Classics: Rangers Lead the Way, Part 2
By Cape Rust
Last week I opened my coverage of fantasy Rangers by introducing a brief history of Rogers Rangers and posted Robert’s rules for ranging. Yes it was at least twice as long as my normal articles, but I think posting these rules is important for GMs who want to make their players glad they chose to play a ranger. Having served in the military and supported Rangers, I have a good idea of what they do and how they do it. However, there are plenty of GMs out there who have not served or never worked with Rangers; consider my coverage and adaptation of these rules as a really poor primer. I will frame all of my comments on the rules where they are applicable to fantasy Rangers. So here we go starting with rule 1.
Fantasy rangers don’t need to bring their muskets; however, they do need to keep their hatchet sharp and be ready to move out at all times, at a minute’s notice. This is good advice for any adventurer, but especially for Rangers. The 2nd rule gives advice on marching formations and in fantasy games this still holds true. March single file if it is best for the terrain you find yourself in and keep enough distance so no one trap can take out the entire party, and make sure you can signal to the other party members. The third rule is more marching advice, dealing with marshland and marching abreast rather than in a straight line. Rule 3 includes marching until it is really dark before camping, which is good if you are not fighting creatures with dark vision as it reduces some creatures/races from observing exactly where and how an adventuring party is camping. Rule 3 also recommends camping on high ground where your players on watch can observe enemies approaching. Finally rule 3 says to keep 50% of your party awake and on watch. While this might work in modern times, in a fantasy game you have to rest those glass cannon Wizards.

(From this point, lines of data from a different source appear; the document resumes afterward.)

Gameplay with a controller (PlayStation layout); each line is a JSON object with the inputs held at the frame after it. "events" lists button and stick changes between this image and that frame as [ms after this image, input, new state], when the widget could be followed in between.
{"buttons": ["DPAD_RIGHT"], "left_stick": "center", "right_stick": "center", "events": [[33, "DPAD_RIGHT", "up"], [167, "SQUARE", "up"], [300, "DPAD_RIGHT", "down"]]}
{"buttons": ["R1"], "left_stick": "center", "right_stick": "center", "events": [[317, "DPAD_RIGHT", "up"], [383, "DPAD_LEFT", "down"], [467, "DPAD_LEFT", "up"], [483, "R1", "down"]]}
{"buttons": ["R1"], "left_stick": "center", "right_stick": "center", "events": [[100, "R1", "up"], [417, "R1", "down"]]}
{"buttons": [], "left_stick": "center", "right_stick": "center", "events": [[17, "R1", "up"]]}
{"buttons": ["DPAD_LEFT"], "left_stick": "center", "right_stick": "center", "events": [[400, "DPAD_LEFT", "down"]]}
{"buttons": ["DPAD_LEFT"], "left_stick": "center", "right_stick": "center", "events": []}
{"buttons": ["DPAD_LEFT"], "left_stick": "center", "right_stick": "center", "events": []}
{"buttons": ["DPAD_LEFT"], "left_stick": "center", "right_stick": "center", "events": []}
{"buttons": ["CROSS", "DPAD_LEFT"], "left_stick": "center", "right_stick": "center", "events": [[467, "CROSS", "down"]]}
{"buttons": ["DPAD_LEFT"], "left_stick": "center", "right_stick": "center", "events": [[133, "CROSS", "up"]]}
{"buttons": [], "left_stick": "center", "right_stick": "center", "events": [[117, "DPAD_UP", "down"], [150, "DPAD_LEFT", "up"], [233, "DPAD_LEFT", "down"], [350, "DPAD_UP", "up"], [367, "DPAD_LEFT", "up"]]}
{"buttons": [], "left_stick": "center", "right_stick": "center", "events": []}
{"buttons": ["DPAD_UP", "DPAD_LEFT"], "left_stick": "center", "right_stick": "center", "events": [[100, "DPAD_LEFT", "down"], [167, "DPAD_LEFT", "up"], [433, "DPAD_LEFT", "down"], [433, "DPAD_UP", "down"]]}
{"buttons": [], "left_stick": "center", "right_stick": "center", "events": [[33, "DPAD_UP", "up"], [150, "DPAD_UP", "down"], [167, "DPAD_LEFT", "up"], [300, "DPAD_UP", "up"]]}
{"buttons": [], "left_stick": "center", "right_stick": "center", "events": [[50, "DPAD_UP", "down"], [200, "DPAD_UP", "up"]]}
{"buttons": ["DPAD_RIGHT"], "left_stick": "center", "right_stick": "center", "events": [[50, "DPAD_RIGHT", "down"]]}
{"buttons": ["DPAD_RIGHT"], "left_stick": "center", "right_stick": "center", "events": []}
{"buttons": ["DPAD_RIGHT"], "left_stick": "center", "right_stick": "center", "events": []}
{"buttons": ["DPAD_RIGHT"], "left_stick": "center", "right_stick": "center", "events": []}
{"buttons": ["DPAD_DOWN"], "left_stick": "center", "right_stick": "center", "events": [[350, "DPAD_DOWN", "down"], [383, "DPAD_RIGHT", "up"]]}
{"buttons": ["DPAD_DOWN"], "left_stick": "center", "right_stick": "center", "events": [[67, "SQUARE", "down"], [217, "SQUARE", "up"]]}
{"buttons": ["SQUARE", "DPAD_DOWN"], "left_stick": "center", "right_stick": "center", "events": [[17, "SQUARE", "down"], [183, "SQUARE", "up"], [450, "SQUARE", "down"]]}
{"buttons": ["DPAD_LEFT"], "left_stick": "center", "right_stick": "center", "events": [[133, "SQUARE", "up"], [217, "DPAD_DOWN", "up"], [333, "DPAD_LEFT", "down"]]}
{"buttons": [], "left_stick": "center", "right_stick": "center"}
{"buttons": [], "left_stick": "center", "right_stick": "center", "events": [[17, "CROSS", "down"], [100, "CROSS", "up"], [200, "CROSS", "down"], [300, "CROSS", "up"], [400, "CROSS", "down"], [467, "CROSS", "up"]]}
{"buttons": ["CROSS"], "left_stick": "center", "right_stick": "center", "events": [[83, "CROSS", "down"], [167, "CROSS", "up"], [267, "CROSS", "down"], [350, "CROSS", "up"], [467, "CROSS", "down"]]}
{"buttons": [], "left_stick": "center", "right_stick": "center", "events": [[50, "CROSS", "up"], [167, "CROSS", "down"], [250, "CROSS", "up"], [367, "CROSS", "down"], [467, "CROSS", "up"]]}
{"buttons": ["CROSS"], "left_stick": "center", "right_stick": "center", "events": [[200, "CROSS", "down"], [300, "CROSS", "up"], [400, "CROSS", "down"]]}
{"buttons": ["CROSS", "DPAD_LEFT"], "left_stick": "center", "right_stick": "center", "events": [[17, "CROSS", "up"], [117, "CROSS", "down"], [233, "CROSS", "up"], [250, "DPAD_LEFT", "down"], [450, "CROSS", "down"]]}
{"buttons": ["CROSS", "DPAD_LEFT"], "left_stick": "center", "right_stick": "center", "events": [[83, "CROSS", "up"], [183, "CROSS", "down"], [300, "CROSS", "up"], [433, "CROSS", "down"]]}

The 4th rule recommends sending out a forwarding party with folks you can trust to an area you are going to investigate and try to find the best place to observe that area. Rule number 5 is near and dear to my heart as I was in a unit that specialized in holding enemy prisoners of war. Rule 5 says if you take prisoners, keep them separate. The more isolated they feel, the less likely they are to want to try to escape; this isn’t a guarantee that they won’t try, but as a GM, I make them less likely to if my players follow this part of the rule. The last part of this rule is really important; never take the same route out that you took into an area. This way you have a better chance of finding the enemy before they find your adventuring group. If you do discover the enemy and they are greater in number, disperse, change your course or do whatever you need to survive. So if you are a typical 4-person party, chock full of 2nd level adventurers, and you come across 50 or so Orks, you might want to give them the right-of-way or at least take another path. If you ignore this rule, a TPK (Total Party Kill) might follow.
The 6th rule recommends marching into columns of three led by good officers. This is simply a modified version of the 2nd rule and generally won’t apply to the fantasy adventuring party. The last part of the rule encourages maintaining security which is always a must. Rule 7 is one that players often forget, if you come under fire, take cover or at least make yourself a smaller target. Wait until they are finished firing at you before you stand up. I can’t tell you how many times I’ve seen my players simply stand where they are and try to return fire whether it was with spells or with bows. This rule encourages meeting an equally sized force with direct action, by moving half of your people forward at a time from tree to tree maintaining cover. If using single shot weapons like most of the weapons fantasy Rangers use, have the front guys fire, duck and reload while the guys in back fire, in theory by the time the second group has fired, the first group will be ready to fire again, and if you can keep this up it will be hard for the enemy to counterattack.